Wednesday, March 17, 2010

Happy Conference!

This conference is so fun. I know enough people that I can socialize and network to have a great time. I've seen a few potential tenure letter writers (PTLW) and I've been able to pick their brains. They are all supportive. One PTLW told me that they had reviewed a grant of mine and though that it was great!! I hope it gets awarded.

My talk is on a day and time that no one will be attending, so the pressure is mostly off. Its fun fun fun. Weeee.

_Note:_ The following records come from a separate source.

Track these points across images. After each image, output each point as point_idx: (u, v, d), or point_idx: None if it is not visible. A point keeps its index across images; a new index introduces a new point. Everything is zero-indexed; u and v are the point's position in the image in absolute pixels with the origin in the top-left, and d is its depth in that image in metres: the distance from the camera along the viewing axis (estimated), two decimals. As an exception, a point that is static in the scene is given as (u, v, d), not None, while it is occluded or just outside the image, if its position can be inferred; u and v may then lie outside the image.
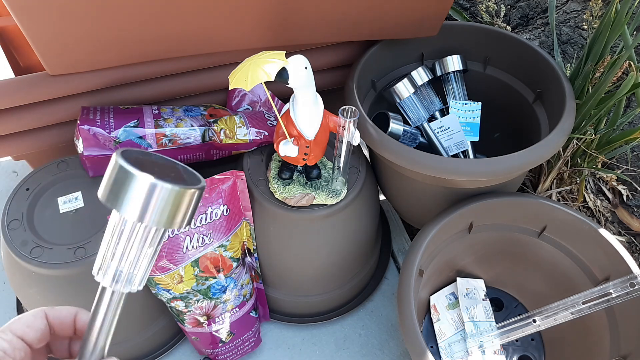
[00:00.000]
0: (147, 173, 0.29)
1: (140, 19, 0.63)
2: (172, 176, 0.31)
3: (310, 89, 0.62)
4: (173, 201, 0.29)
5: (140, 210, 0.29)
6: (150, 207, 0.29)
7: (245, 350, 0.83)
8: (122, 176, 0.29)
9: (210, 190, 0.71)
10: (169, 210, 0.29)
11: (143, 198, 0.29)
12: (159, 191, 0.29)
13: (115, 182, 0.29)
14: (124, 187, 0.29)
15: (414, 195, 0.84)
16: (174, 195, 0.29)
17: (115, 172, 0.29)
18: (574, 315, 0.70)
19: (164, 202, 0.29)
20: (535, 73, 0.84)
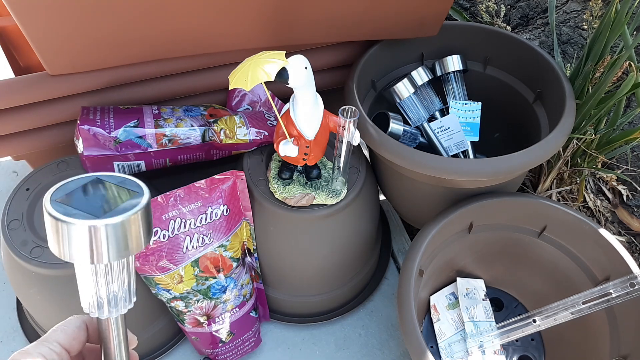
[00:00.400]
0: (80, 211, 0.28)
1: (140, 19, 0.63)
2: (111, 200, 0.30)
3: (310, 89, 0.62)
4: (121, 232, 0.28)
5: (90, 255, 0.28)
6: (99, 248, 0.28)
7: (245, 350, 0.83)
8: (58, 227, 0.28)
9: (210, 190, 0.71)
10: (121, 242, 0.28)
11: (88, 243, 0.28)
12: (101, 231, 0.28)
13: (56, 234, 0.28)
14: (65, 238, 0.28)
15: (414, 195, 0.84)
16: (119, 228, 0.28)
17: (51, 224, 0.28)
18: (574, 315, 0.70)
19: (112, 238, 0.28)
20: (535, 73, 0.84)
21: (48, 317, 0.77)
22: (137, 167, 0.73)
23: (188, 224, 0.70)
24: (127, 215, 0.28)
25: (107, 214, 0.28)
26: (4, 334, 0.87)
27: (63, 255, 0.29)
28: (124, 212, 0.29)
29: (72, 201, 0.29)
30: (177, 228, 0.69)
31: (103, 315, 0.32)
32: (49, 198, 0.29)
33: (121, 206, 0.29)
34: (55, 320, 0.79)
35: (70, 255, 0.28)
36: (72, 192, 0.30)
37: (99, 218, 0.28)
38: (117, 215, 0.28)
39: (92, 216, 0.28)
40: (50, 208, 0.28)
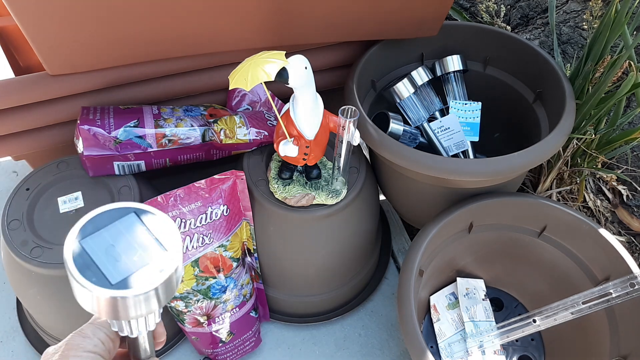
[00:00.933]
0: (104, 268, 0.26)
1: (139, 19, 0.63)
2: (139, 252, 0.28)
3: (310, 89, 0.62)
4: (144, 299, 0.27)
5: (114, 316, 0.27)
6: (122, 313, 0.27)
7: (245, 350, 0.83)
8: (82, 290, 0.26)
9: (210, 190, 0.71)
10: (145, 305, 0.27)
11: (112, 309, 0.27)
12: (128, 301, 0.26)
13: (79, 293, 0.27)
14: (89, 299, 0.27)
15: (414, 195, 0.84)
16: (144, 297, 0.27)
17: (73, 284, 0.27)
18: (574, 315, 0.70)
19: (135, 305, 0.27)
20: (535, 73, 0.84)
21: (48, 317, 0.77)
22: (137, 167, 0.73)
23: (188, 224, 0.70)
24: (154, 285, 0.27)
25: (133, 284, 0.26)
26: (4, 334, 0.87)
27: (86, 308, 0.28)
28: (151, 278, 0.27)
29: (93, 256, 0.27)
30: (177, 228, 0.69)
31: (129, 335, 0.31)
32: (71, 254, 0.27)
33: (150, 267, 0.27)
34: (55, 320, 0.79)
35: (94, 311, 0.27)
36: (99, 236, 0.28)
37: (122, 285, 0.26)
38: (144, 282, 0.27)
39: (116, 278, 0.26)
40: (75, 271, 0.26)
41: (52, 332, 0.79)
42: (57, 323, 0.77)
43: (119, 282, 0.26)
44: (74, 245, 0.27)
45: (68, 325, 0.75)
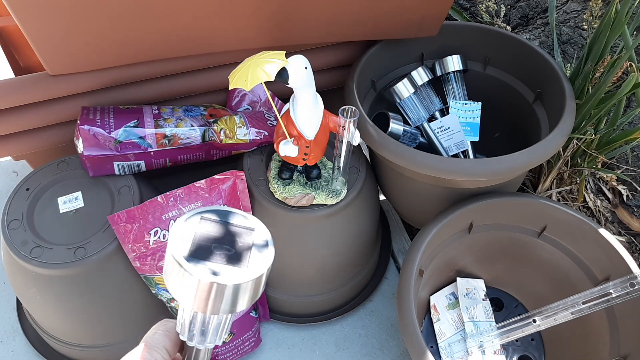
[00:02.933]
0: (208, 261, 0.28)
1: (140, 19, 0.63)
2: (238, 249, 0.29)
3: (310, 89, 0.62)
4: (235, 293, 0.28)
5: (200, 305, 0.28)
6: (210, 303, 0.28)
7: (245, 350, 0.83)
8: (180, 272, 0.28)
9: (210, 190, 0.71)
10: (232, 300, 0.29)
11: (203, 296, 0.28)
12: (219, 289, 0.28)
13: (174, 276, 0.28)
14: (182, 283, 0.28)
15: (414, 195, 0.84)
16: (234, 289, 0.28)
17: (172, 266, 0.28)
18: (574, 315, 0.70)
19: (225, 297, 0.28)
20: (535, 73, 0.84)
21: (48, 317, 0.77)
22: (137, 167, 0.73)
23: (188, 224, 0.69)
24: (253, 276, 0.28)
25: (231, 266, 0.28)
26: (4, 334, 0.87)
27: (175, 295, 0.29)
28: (250, 269, 0.28)
29: (195, 245, 0.29)
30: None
31: (191, 344, 0.32)
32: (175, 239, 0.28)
33: (249, 263, 0.29)
34: (55, 320, 0.79)
35: (183, 300, 0.29)
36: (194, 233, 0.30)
37: (220, 272, 0.27)
38: (242, 273, 0.28)
39: (214, 266, 0.28)
40: (177, 253, 0.28)
41: (52, 332, 0.79)
42: (57, 323, 0.77)
43: (216, 272, 0.28)
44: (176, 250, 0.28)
45: (68, 325, 0.75)
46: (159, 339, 0.33)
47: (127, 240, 0.66)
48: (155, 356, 0.32)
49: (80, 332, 0.76)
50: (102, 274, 0.68)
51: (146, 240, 0.67)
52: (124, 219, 0.66)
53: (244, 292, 0.29)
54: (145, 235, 0.67)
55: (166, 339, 0.33)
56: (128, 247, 0.66)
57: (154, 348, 0.32)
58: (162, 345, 0.33)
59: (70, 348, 0.78)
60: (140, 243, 0.67)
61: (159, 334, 0.33)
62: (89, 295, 0.69)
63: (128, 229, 0.66)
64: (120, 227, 0.65)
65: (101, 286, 0.69)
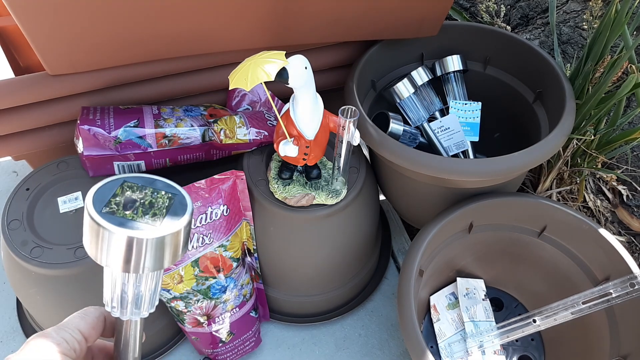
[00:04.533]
0: (124, 218, 0.27)
1: (140, 19, 0.63)
2: (153, 208, 0.29)
3: (310, 89, 0.62)
4: (157, 247, 0.28)
5: (124, 263, 0.28)
6: (134, 259, 0.28)
7: (245, 350, 0.83)
8: (98, 231, 0.28)
9: (210, 190, 0.71)
10: (155, 256, 0.28)
11: (124, 252, 0.28)
12: (138, 243, 0.27)
13: (94, 237, 0.28)
14: (103, 243, 0.28)
15: (414, 195, 0.84)
16: (156, 243, 0.28)
17: (90, 228, 0.28)
18: (574, 315, 0.70)
19: (152, 251, 0.28)
20: (535, 73, 0.84)
21: (48, 317, 0.77)
22: (137, 167, 0.73)
23: (188, 224, 0.69)
24: (171, 230, 0.28)
25: (150, 223, 0.28)
26: (4, 334, 0.87)
27: (98, 259, 0.29)
28: (168, 225, 0.28)
29: (114, 204, 0.29)
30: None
31: (124, 317, 0.32)
32: (92, 199, 0.28)
33: (165, 218, 0.29)
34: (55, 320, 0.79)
35: (106, 261, 0.28)
36: (114, 194, 0.30)
37: (140, 228, 0.27)
38: (160, 227, 0.28)
39: (133, 224, 0.28)
40: (93, 211, 0.28)
41: (52, 332, 0.79)
42: (56, 323, 0.77)
43: (136, 227, 0.28)
44: (92, 205, 0.28)
45: (68, 325, 0.75)
46: (72, 319, 0.32)
47: (127, 240, 0.66)
48: (64, 335, 0.30)
49: (80, 332, 0.76)
50: (102, 274, 0.68)
51: (146, 240, 0.67)
52: (124, 219, 0.66)
53: (164, 247, 0.28)
54: (145, 235, 0.67)
55: (81, 321, 0.32)
56: (128, 247, 0.66)
57: (63, 328, 0.31)
58: (74, 326, 0.31)
59: (70, 348, 0.78)
60: (140, 243, 0.67)
61: (74, 315, 0.32)
62: (89, 295, 0.69)
63: (128, 229, 0.66)
64: (120, 227, 0.65)
65: (101, 286, 0.69)
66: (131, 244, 0.27)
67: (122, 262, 0.28)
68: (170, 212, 0.30)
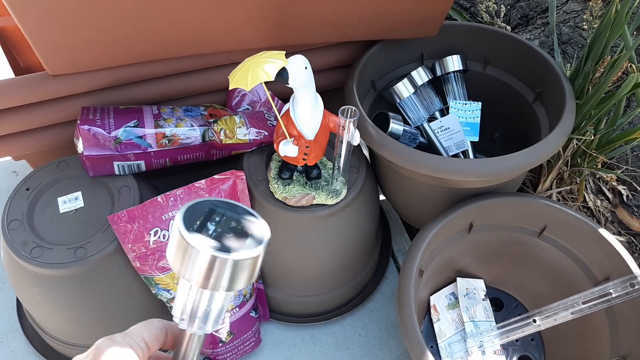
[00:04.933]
0: (209, 238, 0.30)
1: (140, 19, 0.63)
2: (235, 233, 0.32)
3: (310, 89, 0.62)
4: (236, 269, 0.30)
5: (203, 280, 0.30)
6: (214, 277, 0.30)
7: (245, 350, 0.83)
8: (186, 249, 0.30)
9: (210, 190, 0.71)
10: (233, 276, 0.30)
11: (205, 270, 0.30)
12: (220, 263, 0.30)
13: (180, 253, 0.30)
14: (189, 259, 0.30)
15: (414, 195, 0.84)
16: (236, 265, 0.30)
17: (178, 243, 0.30)
18: (574, 315, 0.70)
19: (227, 272, 0.30)
20: (535, 73, 0.84)
21: (48, 317, 0.77)
22: (137, 167, 0.73)
23: (188, 224, 0.69)
24: (251, 255, 0.31)
25: (231, 246, 0.30)
26: (3, 334, 0.87)
27: (181, 274, 0.31)
28: (249, 249, 0.31)
29: (201, 224, 0.31)
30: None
31: (190, 330, 0.33)
32: (182, 217, 0.30)
33: (246, 242, 0.31)
34: (55, 320, 0.79)
35: (188, 275, 0.30)
36: (202, 214, 0.32)
37: (225, 250, 0.30)
38: (241, 251, 0.30)
39: (217, 244, 0.30)
40: (182, 228, 0.30)
41: (52, 332, 0.79)
42: (57, 323, 0.77)
43: (221, 247, 0.30)
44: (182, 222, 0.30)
45: (68, 325, 0.75)
46: (138, 328, 0.33)
47: (127, 240, 0.66)
48: (130, 342, 0.32)
49: (80, 332, 0.76)
50: (102, 274, 0.68)
51: (146, 240, 0.67)
52: (124, 219, 0.66)
53: (242, 270, 0.31)
54: (145, 235, 0.67)
55: (146, 330, 0.33)
56: (128, 247, 0.66)
57: (129, 335, 0.32)
58: (139, 335, 0.33)
59: (70, 348, 0.78)
60: (140, 243, 0.67)
61: (139, 325, 0.34)
62: (89, 295, 0.69)
63: (128, 229, 0.66)
64: (120, 227, 0.65)
65: (101, 286, 0.69)
66: (213, 263, 0.30)
67: (202, 279, 0.30)
68: (251, 237, 0.32)
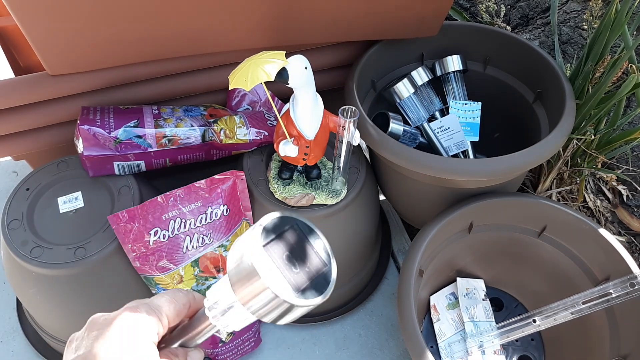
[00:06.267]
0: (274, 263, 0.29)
1: (140, 19, 0.63)
2: (305, 268, 0.31)
3: (310, 89, 0.62)
4: (283, 310, 0.30)
5: (248, 301, 0.30)
6: (259, 306, 0.30)
7: (245, 350, 0.83)
8: (249, 270, 0.29)
9: (210, 190, 0.71)
10: (276, 313, 0.30)
11: (255, 297, 0.29)
12: (275, 301, 0.29)
13: (242, 269, 0.29)
14: (246, 279, 0.29)
15: (414, 195, 0.84)
16: (286, 307, 0.29)
17: (244, 260, 0.29)
18: (574, 315, 0.70)
19: (275, 308, 0.30)
20: (535, 73, 0.84)
21: (48, 317, 0.77)
22: (137, 167, 0.73)
23: (188, 224, 0.70)
24: (306, 304, 0.30)
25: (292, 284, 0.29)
26: (3, 334, 0.87)
27: (234, 291, 0.30)
28: (306, 297, 0.30)
29: (275, 243, 0.30)
30: (177, 228, 0.69)
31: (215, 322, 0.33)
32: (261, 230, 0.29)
33: (308, 284, 0.30)
34: (55, 320, 0.79)
35: (240, 296, 0.30)
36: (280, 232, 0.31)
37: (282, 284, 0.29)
38: (299, 297, 0.29)
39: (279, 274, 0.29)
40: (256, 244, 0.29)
41: (52, 332, 0.79)
42: (56, 323, 0.77)
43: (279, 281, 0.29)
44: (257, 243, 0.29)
45: (68, 325, 0.75)
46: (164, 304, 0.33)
47: (127, 240, 0.66)
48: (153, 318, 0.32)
49: (80, 332, 0.76)
50: (102, 274, 0.68)
51: (146, 240, 0.67)
52: (124, 219, 0.66)
53: (291, 314, 0.30)
54: (145, 235, 0.67)
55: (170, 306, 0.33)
56: (128, 247, 0.66)
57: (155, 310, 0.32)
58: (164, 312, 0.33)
59: (70, 348, 0.78)
60: (140, 243, 0.67)
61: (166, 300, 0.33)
62: (89, 295, 0.69)
63: (128, 229, 0.66)
64: (120, 227, 0.65)
65: (101, 286, 0.69)
66: (268, 297, 0.29)
67: (247, 299, 0.30)
68: (314, 281, 0.32)
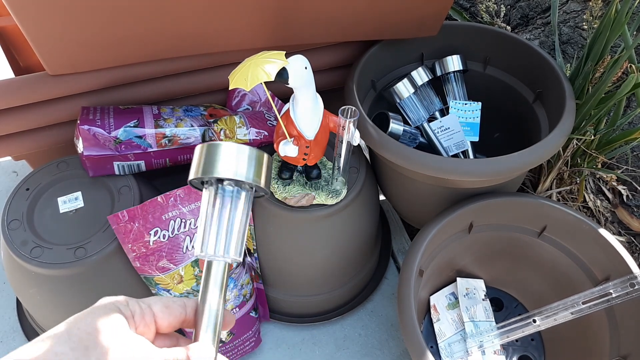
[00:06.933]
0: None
1: (140, 19, 0.63)
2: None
3: (310, 89, 0.62)
4: (256, 159, 0.37)
5: (232, 168, 0.36)
6: (240, 164, 0.36)
7: (245, 350, 0.83)
8: (212, 150, 0.36)
9: (210, 190, 0.71)
10: (255, 165, 0.37)
11: (234, 157, 0.36)
12: (243, 151, 0.36)
13: (207, 156, 0.36)
14: (216, 156, 0.36)
15: (414, 195, 0.84)
16: (256, 154, 0.37)
17: (205, 150, 0.36)
18: (574, 315, 0.70)
19: (249, 159, 0.36)
20: (535, 73, 0.84)
21: (48, 317, 0.77)
22: (137, 167, 0.73)
23: (188, 224, 0.70)
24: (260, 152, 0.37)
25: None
26: (3, 334, 0.87)
27: (208, 172, 0.36)
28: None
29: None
30: (177, 228, 0.69)
31: (211, 255, 0.36)
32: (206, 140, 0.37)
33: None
34: (55, 320, 0.79)
35: (214, 169, 0.36)
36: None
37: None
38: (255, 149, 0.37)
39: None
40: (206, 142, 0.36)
41: (52, 332, 0.79)
42: (57, 323, 0.76)
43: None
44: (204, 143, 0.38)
45: (68, 325, 0.75)
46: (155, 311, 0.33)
47: (127, 240, 0.66)
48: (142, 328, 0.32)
49: (80, 332, 0.76)
50: (102, 274, 0.68)
51: (146, 240, 0.67)
52: (124, 219, 0.66)
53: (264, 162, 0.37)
54: (145, 235, 0.67)
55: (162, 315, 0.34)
56: (128, 247, 0.66)
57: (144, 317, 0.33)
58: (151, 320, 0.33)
59: (70, 348, 0.78)
60: (140, 243, 0.67)
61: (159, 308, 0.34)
62: (89, 295, 0.69)
63: (128, 229, 0.66)
64: (120, 227, 0.65)
65: (101, 286, 0.69)
66: (238, 150, 0.36)
67: (229, 167, 0.36)
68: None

I remember being graduate student at these conferences, and feeling lonely because I didn't know so many people. It's all different now.

Monday, March 15, 2010

You're a Professor If You...

arrive at the conference without your big talk even started, and you're not worried about it all.

Tuesday, March 9, 2010

We survived...now what?

Our department is officially saved! I am so happy for my colleagues and for the many undergraduates and graduates that chose our discipline. It just didn't make sense to close us down. As my colleagues uncork the champagne, I feel some skepticism about our apparent victory.

We fought hard for existence, and it wasn't pretty. Dirty laundry was aired, conspiracy theories were conceived, normally calm and reserved senior faculty let loose. I learned more about university politics than I ever cared to know.

After my disastrous meeting with the Dean, I talked with senior faculty from my department about the meeting. They cheered me on, telling me that I did the best I could. They connected me with an assistant provost in charge of faculty development. There, I found open ears to listen to my concerns about the plans, and I was able to express myself calmly and professionally. I did not mention my run-in with the Dean to the assistant provost because my main concern was saving my department - not pointing a finger.

This ordeal threatened my job security. Even though it has passed, I am still concerned for the long term stability of my department. This also brings a harsh reality to light. Long-term, my husband and I need to work in the same town or university to make things work. We don't have this right now, and it is very difficult to manage. With this drama at my university, it is clear as day that my Mr.JP will never join me here. But short term, I am happy to survive. My colleagues deserve a 'real' department, and we fought hard for it.

Monday, March 8, 2010

Schrodinger's Cat

My husband says that my department is like Schodinger's cat. The state is uncertain - one day my department is "saved", another day it is not. I've given up on trying to stay up to date on our status since it changes so much. Today, our department is "saved." The final decision will be made this month. I hide in my office trying to work, and ignore it all.

I've had the opportunity to calm down and evaluate the situation. Uprooting a junior faculty from one department to another raises a host of problems.

1. Who will be my chair?
2. Will my colleagues value my contributions to the department or school?
3. What am I teaching? I would be in a department where I would be unable to teach anything but electives.
4. Who sits on my tenure committee? Is my departmental tenure committee comprised of people from discipline A even though I am a B?
5. What happens to graduate admissions? I don't want A's in my lab - I need B's. B's won't apply if the department is eliminated.
6. Would I miss out on junior faculty awards because I am an "unwelcome" department member?
7. Who's going to advocate for me? Mentor me?

Since it looks like our department is "saved", then I won't have to learn the answers to these questions. Still, this process has left a bad taste in my mouth. Even if we succeed, I think we could easily be on the chopping block in the near future.